As peripheral neuropathy affects so many organs and is linked to so many medical conditions, research the metaphysical / spiritual meaning of each of the areas or conditions that are troubling you eg

Alcoholism: Inability to accept yourself and/or your circumstances

Arthritis: Lack of self-love and self-acceptance

Bone Problems: Rebellion towards authority

Circulation (Blood): Feeling stuck and/or lacking ideas and positive emotions

Depression: Feeling hopeless, being angry at the self

Diabetes: Yearning for something which is no more in your life

Dizziness: Being ungrounded and/or lack of focus

Feet Issues: Not wanting to move forward

Finger Issues (Index): Going against authority and/or guardian/parent

Impotence: Anger bottled up towards a past partner and/or harnessing sexual guilt

Infection: Anger and/or irritation about a particular situation

Pain: Guilt, seeking to punish the self

Stroke: Not being allowed to deal with own emotions, difficulty in being authentic

Urinary Issues: Anger usually towards someone of the opposite sex, pisseed off


Metaphysically, nerves tell of hypertension, in both your feelings and beliefs—manifesting in physical body symptoms such as, in this case damaged nerves, neuropathy.


You are probably someone who has taken on more than your fair share not necessarily doing things for others but just by being an all-time workaholic. This pattern also means you don’t have to be aware of your feelings but all the time, your feelings are doing damage.

Overall, you are likely to have been overextending yourself by demanding too much of yourself physically, emotionally or mentally, or all three.

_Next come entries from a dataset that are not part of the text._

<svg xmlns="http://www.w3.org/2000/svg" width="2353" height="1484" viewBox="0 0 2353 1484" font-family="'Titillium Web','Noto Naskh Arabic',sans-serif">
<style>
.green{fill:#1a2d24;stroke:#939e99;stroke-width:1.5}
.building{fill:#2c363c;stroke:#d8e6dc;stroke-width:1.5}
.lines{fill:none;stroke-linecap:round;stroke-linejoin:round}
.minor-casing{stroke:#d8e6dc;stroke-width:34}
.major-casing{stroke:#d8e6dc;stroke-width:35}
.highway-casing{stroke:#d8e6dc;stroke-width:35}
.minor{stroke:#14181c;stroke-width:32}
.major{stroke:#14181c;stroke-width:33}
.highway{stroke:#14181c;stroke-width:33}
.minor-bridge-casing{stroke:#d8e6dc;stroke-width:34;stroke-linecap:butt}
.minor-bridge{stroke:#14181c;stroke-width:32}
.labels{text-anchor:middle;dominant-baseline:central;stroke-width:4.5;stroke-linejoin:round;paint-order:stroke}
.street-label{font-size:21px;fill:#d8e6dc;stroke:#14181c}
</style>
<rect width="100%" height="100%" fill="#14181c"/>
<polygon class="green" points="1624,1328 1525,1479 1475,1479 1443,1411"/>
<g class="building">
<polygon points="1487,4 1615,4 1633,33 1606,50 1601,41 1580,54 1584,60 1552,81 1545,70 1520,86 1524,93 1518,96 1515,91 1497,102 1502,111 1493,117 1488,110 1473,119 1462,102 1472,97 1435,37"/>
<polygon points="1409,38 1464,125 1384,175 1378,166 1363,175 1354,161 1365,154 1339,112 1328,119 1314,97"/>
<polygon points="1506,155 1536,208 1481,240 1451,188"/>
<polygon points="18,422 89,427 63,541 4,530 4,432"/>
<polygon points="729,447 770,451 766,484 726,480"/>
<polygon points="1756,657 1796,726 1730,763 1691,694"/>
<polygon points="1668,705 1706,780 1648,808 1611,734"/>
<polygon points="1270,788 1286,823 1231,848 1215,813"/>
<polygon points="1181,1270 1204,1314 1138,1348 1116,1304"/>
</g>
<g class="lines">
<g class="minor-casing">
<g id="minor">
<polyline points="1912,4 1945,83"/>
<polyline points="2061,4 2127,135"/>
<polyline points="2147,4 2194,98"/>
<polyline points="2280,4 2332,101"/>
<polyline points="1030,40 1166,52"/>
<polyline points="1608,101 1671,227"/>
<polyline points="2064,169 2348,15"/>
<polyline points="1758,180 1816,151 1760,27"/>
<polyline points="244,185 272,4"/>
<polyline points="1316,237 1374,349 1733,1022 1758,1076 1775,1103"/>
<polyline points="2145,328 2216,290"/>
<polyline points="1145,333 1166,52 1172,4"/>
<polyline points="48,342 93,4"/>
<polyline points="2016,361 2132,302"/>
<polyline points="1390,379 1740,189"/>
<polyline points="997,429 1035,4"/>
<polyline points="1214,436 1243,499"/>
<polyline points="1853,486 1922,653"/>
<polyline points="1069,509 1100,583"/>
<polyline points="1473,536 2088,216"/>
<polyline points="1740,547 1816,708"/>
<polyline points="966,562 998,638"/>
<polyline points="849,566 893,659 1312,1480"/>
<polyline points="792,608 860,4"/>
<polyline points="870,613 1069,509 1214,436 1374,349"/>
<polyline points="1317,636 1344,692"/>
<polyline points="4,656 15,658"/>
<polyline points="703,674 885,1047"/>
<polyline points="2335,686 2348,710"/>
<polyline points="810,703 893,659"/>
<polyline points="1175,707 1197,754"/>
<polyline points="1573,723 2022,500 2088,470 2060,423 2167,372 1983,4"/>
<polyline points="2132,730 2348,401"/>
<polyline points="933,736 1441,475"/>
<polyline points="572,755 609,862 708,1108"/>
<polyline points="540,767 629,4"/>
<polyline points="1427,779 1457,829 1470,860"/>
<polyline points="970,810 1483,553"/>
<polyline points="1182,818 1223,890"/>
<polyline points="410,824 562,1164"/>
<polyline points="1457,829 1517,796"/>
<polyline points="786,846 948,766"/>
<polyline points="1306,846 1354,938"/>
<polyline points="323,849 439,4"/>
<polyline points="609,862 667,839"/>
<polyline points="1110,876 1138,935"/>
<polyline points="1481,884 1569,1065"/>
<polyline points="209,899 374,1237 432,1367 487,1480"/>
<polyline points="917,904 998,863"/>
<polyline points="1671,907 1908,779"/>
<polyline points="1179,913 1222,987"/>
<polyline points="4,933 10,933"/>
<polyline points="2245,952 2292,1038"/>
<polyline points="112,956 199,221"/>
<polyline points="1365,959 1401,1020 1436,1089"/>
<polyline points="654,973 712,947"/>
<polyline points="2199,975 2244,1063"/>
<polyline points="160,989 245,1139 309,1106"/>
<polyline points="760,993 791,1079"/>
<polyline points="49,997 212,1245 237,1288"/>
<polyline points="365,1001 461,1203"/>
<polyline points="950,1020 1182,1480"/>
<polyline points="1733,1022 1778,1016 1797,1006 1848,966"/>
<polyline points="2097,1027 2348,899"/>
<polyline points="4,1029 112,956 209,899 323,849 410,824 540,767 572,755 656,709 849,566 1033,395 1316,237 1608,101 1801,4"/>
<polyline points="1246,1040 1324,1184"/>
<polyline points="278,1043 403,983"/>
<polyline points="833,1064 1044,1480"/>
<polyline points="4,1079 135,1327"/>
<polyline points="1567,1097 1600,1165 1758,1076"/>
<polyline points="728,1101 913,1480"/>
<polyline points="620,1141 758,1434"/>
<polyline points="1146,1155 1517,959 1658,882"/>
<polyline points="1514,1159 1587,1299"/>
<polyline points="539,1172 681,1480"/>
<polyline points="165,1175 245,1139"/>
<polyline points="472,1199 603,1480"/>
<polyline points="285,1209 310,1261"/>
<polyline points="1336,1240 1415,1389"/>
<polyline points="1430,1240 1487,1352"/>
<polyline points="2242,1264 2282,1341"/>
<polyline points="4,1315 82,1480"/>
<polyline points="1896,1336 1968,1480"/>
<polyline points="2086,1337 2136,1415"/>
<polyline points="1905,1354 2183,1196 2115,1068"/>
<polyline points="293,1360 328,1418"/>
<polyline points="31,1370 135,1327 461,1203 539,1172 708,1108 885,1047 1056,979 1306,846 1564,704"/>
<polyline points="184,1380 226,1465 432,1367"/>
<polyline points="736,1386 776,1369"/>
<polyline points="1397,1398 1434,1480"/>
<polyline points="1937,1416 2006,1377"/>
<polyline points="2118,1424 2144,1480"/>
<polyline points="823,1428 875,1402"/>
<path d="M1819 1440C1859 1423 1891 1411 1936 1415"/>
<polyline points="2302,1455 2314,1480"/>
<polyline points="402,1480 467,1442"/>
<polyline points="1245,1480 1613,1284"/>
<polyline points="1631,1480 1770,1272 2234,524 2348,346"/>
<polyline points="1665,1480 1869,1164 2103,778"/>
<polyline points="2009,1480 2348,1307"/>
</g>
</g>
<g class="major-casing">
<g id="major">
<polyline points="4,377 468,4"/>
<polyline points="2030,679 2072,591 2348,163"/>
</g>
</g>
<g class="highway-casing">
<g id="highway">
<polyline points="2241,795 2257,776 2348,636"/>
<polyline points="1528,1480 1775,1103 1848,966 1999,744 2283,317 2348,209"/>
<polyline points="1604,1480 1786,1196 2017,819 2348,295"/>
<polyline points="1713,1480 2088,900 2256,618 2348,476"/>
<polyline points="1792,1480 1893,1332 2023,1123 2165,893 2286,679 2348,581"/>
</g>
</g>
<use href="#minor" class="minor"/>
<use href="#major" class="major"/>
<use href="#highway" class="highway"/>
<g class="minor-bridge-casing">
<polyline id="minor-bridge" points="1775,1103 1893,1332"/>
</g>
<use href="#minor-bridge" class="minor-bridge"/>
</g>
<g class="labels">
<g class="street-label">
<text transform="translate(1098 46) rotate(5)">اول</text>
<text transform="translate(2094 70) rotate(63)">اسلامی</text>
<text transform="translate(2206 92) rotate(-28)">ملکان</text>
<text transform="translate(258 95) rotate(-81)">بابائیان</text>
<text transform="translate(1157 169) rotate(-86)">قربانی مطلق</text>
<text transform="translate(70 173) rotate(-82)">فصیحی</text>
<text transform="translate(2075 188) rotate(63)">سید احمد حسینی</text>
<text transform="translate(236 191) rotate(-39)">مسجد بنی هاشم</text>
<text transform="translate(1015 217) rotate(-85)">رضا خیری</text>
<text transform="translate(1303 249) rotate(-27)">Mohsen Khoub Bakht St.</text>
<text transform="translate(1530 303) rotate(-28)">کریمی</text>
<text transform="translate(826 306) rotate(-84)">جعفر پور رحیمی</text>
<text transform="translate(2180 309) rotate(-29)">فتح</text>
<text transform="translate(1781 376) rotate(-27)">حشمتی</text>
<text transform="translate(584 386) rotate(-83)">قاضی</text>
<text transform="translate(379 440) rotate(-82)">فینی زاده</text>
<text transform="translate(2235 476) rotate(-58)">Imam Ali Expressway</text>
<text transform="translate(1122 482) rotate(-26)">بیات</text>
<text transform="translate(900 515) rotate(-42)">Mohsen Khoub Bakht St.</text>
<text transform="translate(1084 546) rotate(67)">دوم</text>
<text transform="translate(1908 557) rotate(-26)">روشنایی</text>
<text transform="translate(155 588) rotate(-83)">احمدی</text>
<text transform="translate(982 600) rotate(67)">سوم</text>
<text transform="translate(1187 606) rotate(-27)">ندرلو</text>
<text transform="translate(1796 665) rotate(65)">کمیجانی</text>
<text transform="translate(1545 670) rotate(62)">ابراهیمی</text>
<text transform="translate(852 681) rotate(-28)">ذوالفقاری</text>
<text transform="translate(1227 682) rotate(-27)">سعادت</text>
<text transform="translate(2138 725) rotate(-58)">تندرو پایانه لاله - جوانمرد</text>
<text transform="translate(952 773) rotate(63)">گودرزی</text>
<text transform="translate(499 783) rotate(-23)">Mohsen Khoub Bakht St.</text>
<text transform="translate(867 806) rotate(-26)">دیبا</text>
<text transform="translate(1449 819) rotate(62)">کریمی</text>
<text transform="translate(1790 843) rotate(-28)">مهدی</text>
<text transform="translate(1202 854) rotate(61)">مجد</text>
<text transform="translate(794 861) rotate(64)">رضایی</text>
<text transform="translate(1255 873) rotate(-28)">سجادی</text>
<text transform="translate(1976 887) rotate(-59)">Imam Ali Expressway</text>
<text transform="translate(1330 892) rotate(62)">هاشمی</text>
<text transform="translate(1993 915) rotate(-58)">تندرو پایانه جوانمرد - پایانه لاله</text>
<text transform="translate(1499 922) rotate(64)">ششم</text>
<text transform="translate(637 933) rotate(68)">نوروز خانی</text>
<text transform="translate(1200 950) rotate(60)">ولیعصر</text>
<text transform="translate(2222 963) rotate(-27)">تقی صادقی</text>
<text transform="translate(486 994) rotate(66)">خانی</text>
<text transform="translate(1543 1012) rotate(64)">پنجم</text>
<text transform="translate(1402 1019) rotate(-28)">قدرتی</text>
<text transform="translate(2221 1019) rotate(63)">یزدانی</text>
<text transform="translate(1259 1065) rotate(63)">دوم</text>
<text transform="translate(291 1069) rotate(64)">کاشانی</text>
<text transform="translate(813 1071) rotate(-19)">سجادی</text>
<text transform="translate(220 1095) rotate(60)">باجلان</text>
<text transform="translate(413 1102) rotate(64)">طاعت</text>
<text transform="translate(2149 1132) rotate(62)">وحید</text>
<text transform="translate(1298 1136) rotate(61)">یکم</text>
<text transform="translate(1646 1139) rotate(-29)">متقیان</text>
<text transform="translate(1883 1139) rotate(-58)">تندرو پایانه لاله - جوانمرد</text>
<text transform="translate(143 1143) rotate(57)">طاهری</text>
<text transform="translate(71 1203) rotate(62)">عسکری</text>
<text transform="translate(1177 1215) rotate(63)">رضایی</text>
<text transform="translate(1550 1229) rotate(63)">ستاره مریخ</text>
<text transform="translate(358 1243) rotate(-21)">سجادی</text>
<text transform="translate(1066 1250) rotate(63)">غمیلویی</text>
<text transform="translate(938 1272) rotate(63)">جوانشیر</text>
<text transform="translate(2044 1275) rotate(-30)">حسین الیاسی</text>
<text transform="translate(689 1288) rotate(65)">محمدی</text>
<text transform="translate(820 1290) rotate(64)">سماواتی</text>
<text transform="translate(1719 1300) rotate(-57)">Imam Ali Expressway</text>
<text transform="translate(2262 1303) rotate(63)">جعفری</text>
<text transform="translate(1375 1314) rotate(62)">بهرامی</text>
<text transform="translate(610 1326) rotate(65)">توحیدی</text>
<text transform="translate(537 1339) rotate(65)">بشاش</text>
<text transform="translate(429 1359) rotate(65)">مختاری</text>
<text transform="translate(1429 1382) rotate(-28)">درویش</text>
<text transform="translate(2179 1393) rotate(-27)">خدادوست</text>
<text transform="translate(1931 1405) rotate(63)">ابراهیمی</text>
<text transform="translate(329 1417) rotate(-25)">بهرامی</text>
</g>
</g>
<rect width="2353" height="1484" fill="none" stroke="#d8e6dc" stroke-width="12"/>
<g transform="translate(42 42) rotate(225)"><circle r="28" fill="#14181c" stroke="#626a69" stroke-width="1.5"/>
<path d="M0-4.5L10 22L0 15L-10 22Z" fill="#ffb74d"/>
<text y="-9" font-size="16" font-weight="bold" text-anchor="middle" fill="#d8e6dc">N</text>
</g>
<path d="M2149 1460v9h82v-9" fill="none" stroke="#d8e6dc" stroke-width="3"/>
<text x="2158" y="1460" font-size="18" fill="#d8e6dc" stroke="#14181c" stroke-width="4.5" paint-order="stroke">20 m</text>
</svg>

So often we place unreasonable expectations on ourselves, secretly (ie not consciously aware) believing we are the superhero. Looking back, after my diagnosis of neuropathy, I had numerous careers where I worked from dawn to dusk, working from early morning until late at night, every day of the week and most weekends, and even if I wasn’t physically at work, would be worrying about clients, and the politics of running an organisation. In short, I gave myself no let up. After all, I wasn’t exhibiting any signs or symptoms meriting medical attention.

But oh, had I known then what I know now.  

So you might want to consider whether you have an unreasonable expectation of your abilities, of your physical stamina. For all you know you could be stressing your body, attempting to make sure everything gets done, all the while depriving your body of much needed rest, relaxation, and enJOYment. You need time each day to allow the body to heal.

Key things to look out for:  if you find yourself becoming constantly angry, filled with resentment, carrying grudges and unforgiveness, know that you are putting tremendous stress on your whole body systems that will likely result in an overtaxed nervous system. If you internalise all those feelings, and beliefs that you or someone you know has to meet high standards, high expectations, high values, and do nothing to express them externally, you are cooking up the pressure cooker gearing toward a major explosion.

You may find it helpful to stop long enough to check in on what you are expecting of yourself (and others) and whether, given your present  circumstances, is it reasonable? You need balance in life, taking time out to discover the wonders that life has to offer.

But it’s not all about people who rush around in a frenzy, or work 24/7; even if you are living a relatively inactive life, you could be sat in one chair throughout the livelong day, fretting and angsting, stressing your nerves, often criticising yourself that you are not good enough because you are not living up to an internal expectation you have of yourself, or fretting over the future.

In her book, You Can Heal Your Life, Louise Hay sees nerves as related to “communication. Receptive reporters.” Which to me says much about the person, like myself once upon a time, who would dig in and drive, drive themselves forward, for perfectly valid reasons so this is not to blame, but creating untold levels of stress and pressure on all their systems and so intently focussed they were not listening to their body saying, “this is too much, ease up, listen to the real message beyond the pain, learn to relax.” Life doesn’t always have to be hard or a struggle.